I would add that what happens topologically is that if we have a fixed point, we can use it to define a "connected" compositum of pointed covers, by taking the component of the tuple of base points lifts. This is what missing in this example esssentially, even though up to isomorphism all covers are actually "the same".

Answer 3

Here's a simple argument assuming $X$ admits a $K$-rational point, and that $X$ has a finitely generated geometric fundamental group. In fact the "further" covering $X''$ can be chosen to be geometrically Galois over $X$.

Let $\Pi := \pi_1(X_K)$, let $\overline{\Pi} := \pi_1(X_{\overline{K}})$ (assumed to be topologically finitely generated). Let $G_K := \text{Gal}(\overline{K}/K)$.

Since we're working over a field, there's a homotopy exact sequence $$1\rightarrow \overline{\Pi}\rightarrow\Pi\rightarrow G_K\rightarrow 1$$ from which we get a canonical outer action $G_K\rightarrow\text{Out}(\overline{\Pi})$.

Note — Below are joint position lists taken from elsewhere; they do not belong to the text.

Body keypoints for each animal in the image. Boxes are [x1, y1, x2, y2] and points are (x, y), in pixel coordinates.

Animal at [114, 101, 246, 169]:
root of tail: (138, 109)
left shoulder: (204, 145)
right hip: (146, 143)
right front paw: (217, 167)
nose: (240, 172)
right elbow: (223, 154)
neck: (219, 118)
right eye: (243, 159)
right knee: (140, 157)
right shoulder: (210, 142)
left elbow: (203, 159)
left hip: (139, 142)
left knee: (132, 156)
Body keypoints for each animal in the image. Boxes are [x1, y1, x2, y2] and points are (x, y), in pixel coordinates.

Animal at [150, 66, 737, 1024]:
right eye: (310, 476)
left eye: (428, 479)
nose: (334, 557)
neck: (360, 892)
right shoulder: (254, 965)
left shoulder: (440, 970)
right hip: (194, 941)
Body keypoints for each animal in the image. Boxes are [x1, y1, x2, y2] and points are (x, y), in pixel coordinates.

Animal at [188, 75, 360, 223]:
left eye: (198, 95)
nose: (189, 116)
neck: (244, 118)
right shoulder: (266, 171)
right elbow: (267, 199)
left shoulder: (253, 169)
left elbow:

The covering $X'$ (over $\overline{K})$ corresponds to a finite index subgroup $H \le \overline{\Pi}$. It would suffice to find a finite index normal subgroup $\Gamma\lhd \overline{\Pi}$ which is stabilized by $G_K$. Indeed, using the $K$-rational point of $X$, the homotopy exact sequence is split, so the outer action of $G_K$ comes from an honest action, and $\Pi = \overline{\Pi}\rtimes G_K$ relative to this action. If $\Gamma\lhd\overline{\Pi}$ is stabilized by $G_K$, then the subgroup $\Gamma\rtimes G_K\le \Pi$ visibly corresponds to a geometrically connected finite cover of $X_K$ (though it may not be normal inside $\Pi$).

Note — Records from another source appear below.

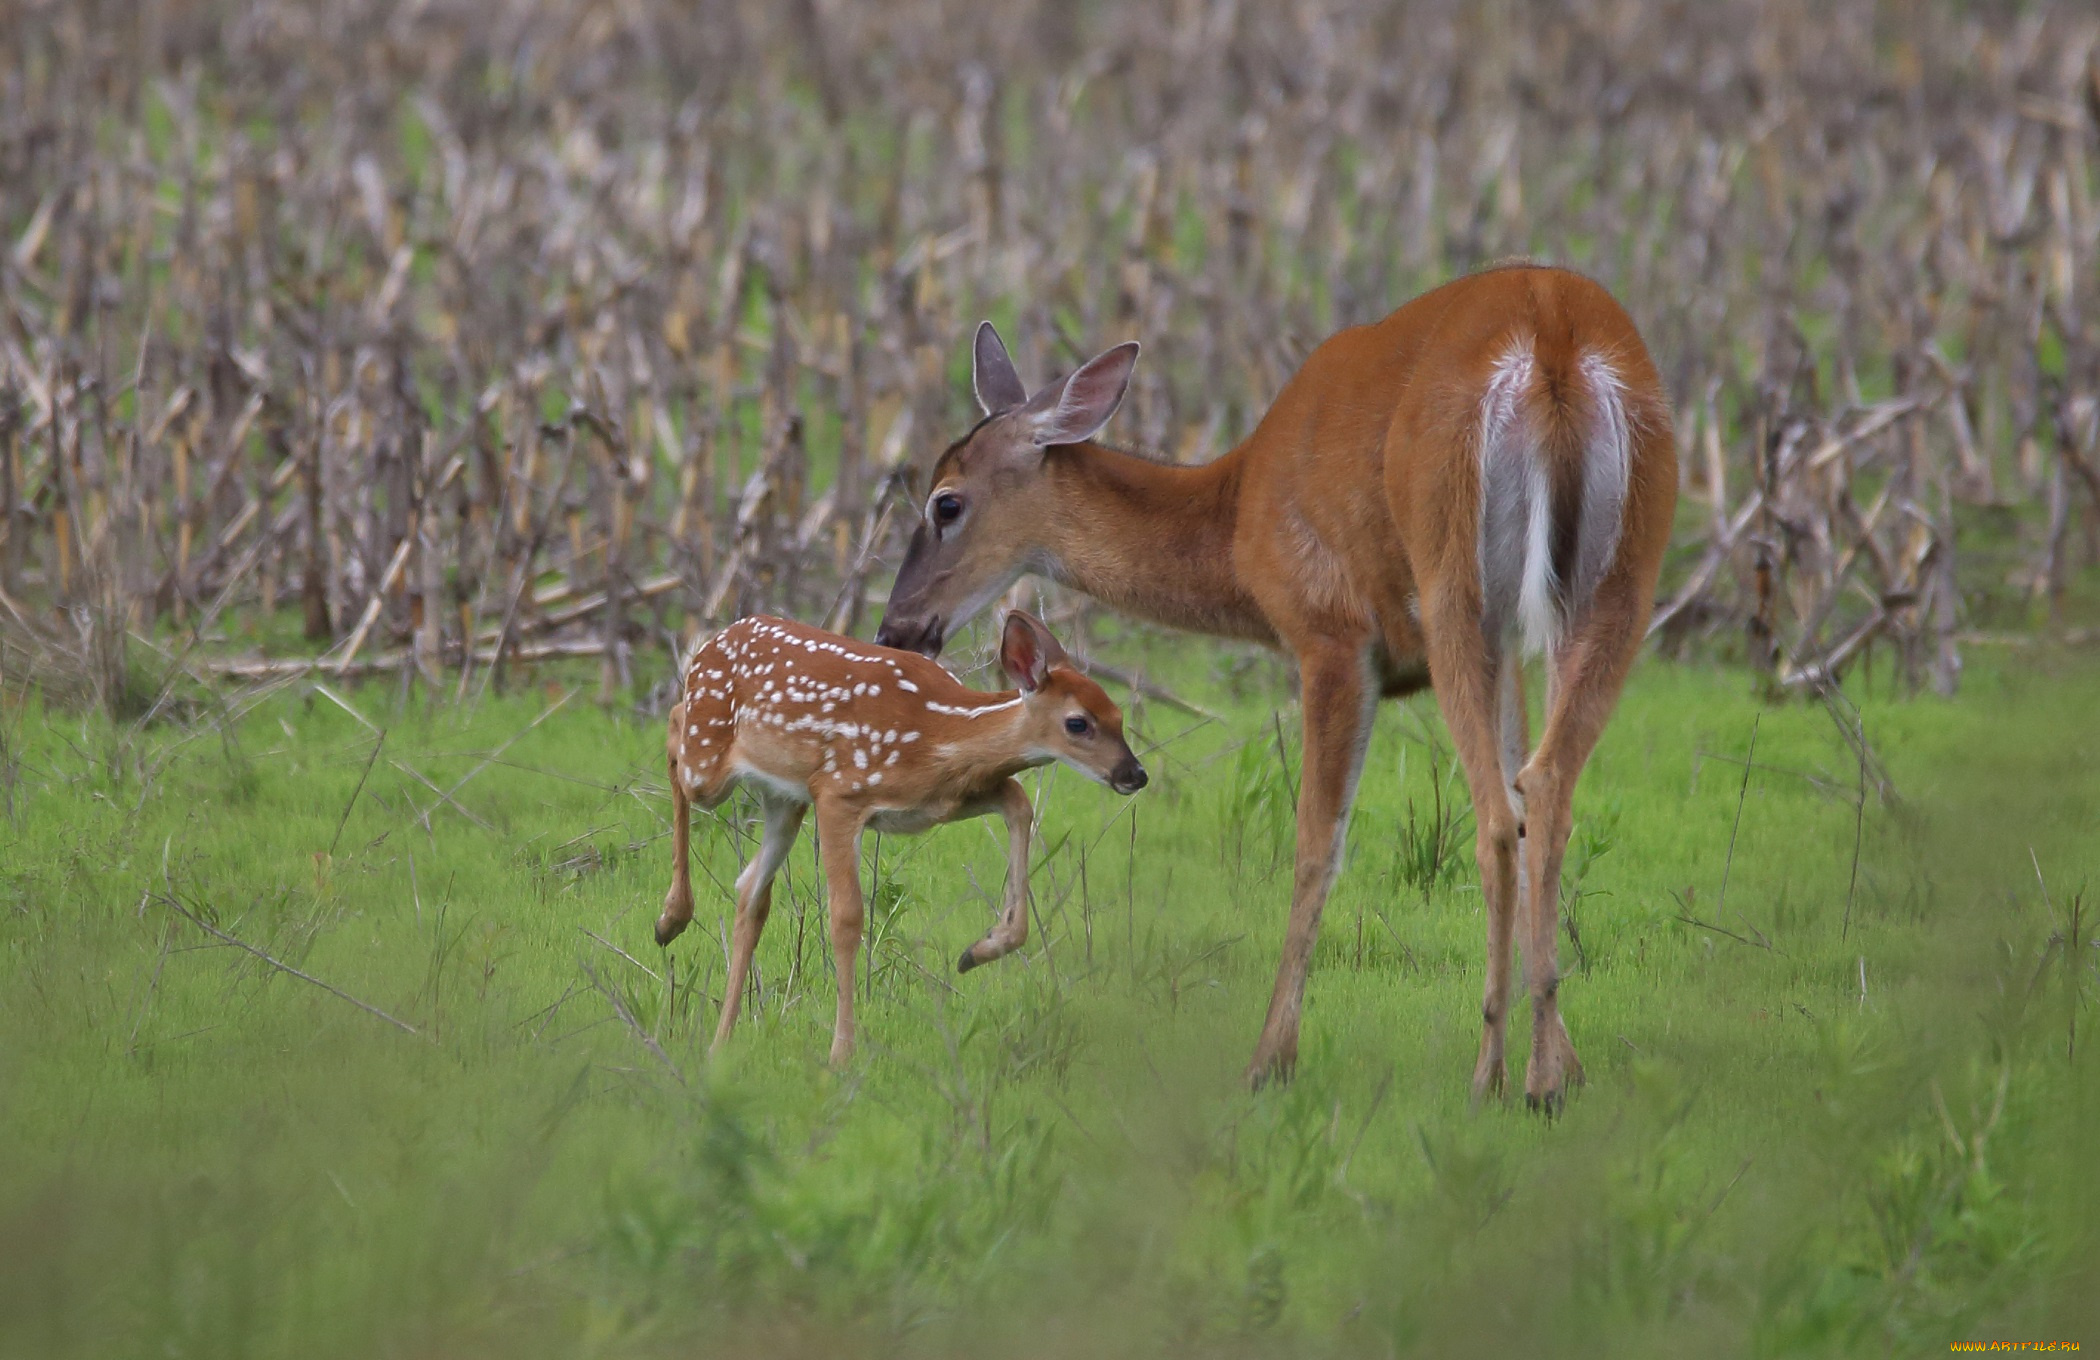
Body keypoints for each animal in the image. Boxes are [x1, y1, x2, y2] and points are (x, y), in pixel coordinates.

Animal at [659, 612, 1142, 1066]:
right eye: (1078, 723)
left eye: (1120, 716)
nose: (1135, 774)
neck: (935, 733)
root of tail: (714, 642)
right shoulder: (839, 792)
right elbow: (847, 918)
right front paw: (841, 1054)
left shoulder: (946, 799)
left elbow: (1021, 806)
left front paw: (980, 950)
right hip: (710, 764)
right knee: (676, 726)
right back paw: (671, 919)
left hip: (785, 798)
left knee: (750, 891)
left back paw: (720, 1041)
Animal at [877, 263, 1679, 1108]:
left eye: (946, 502)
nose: (897, 628)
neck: (1236, 524)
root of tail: (1552, 340)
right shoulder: (1512, 645)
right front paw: (1567, 1062)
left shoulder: (1330, 631)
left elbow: (1316, 842)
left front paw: (1270, 1059)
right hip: (1618, 578)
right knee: (1543, 790)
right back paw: (1540, 1079)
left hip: (1454, 576)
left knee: (1496, 818)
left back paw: (1488, 1074)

To find this $\Gamma$, let $N\le H$ be the intersection of all the $\overline{\Pi}$-conjugates of $H$, so $N$ is normal and of finite index inside $\overline{\Pi}$. Let $\Gamma$ be the intersection of the kernels of all the surjective homomorphisms $\overline{\Pi}\rightarrow\overline{\Pi}/N$. Since $\overline{\Pi}$ is finitely generated, there are only finitely many such homomorphisms, so $\Gamma$ is also finite index inside $\overline{\Pi}$. Moreover, it's easy to check that $\Gamma$ is characteristic inside $\overline{\Pi}$. Thus, $G_K$ must stabilize $\Gamma$, and hence $\Gamma\rtimes G_K$ will correspond to the desired covering $X_K''\rightarrow X_K$, which is moreover geometrically Galois.